> **Problem description**: Find the string "BndType" in the records. Copy each line that has it.

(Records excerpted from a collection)
__________

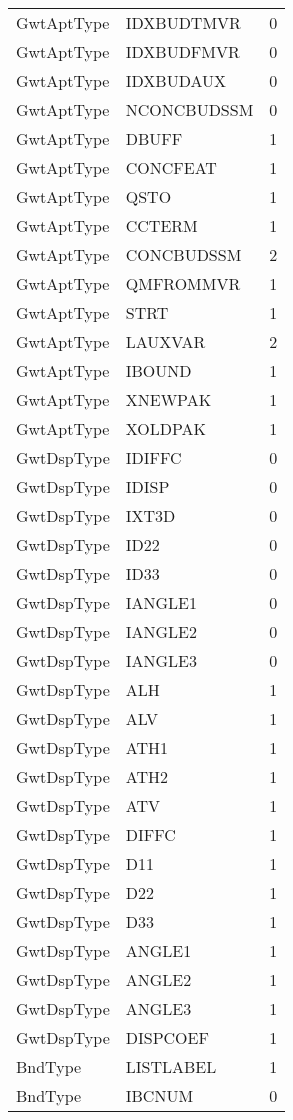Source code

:\begin{longtable}{p{6cm} p{4cm} p{2cm} }
GwtAptType &  IDXBUDTMVR & 0 \\ 
GwtAptType &  IDXBUDFMVR & 0 \\ 
GwtAptType &  IDXBUDAUX & 0 \\ 
GwtAptType &  NCONCBUDSSM & 0 \\ 
GwtAptType &  DBUFF & 1 \\ 
GwtAptType &  CONCFEAT & 1 \\ 
GwtAptType &  QSTO & 1 \\ 
GwtAptType &  CCTERM & 1 \\ 
GwtAptType & CONCBUDSSM & 2 \\ 
GwtAptType &  QMFROMMVR & 1 \\ 
GwtAptType &  STRT & 1 \\ 
GwtAptType &  LAUXVAR & 2 \\ 
GwtAptType &  IBOUND & 1 \\ 
GwtAptType &  XNEWPAK & 1 \\ 
GwtAptType &  XOLDPAK & 1 \\ 
GwtDspType &  IDIFFC & 0 \\ 
GwtDspType &  IDISP & 0 \\ 
GwtDspType &  IXT3D & 0 \\ 
GwtDspType &  ID22 & 0 \\ 
GwtDspType &  ID33 & 0 \\ 
GwtDspType &  IANGLE1 & 0 \\ 
GwtDspType &  IANGLE2 & 0 \\ 
GwtDspType &  IANGLE3 & 0 \\ 
GwtDspType &  ALH & 1 \\ 
GwtDspType &  ALV & 1 \\ 
GwtDspType &  ATH1 & 1 \\ 
GwtDspType &  ATH2 & 1 \\ 
GwtDspType &  ATV & 1 \\ 
GwtDspType &  DIFFC & 1 \\ 
GwtDspType &  D11 & 1 \\ 
GwtDspType &  D22 & 1 \\ 
GwtDspType &  D33 & 1 \\ 
GwtDspType &  ANGLE1 & 1 \\ 
GwtDspType &  ANGLE2 & 1 \\ 
GwtDspType &  ANGLE3 & 1 \\ 
GwtDspType &  DISPCOEF & 1 \\ 
BndType &  LISTLABEL & 1 \\ 
BndType &  IBCNUM & 0 \\ 

\end{longtable}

__________

> **Reply to the exercise**:
BndType &  LISTLABEL & 1 \\ 
BndType &  IBCNUM & 0 \\ 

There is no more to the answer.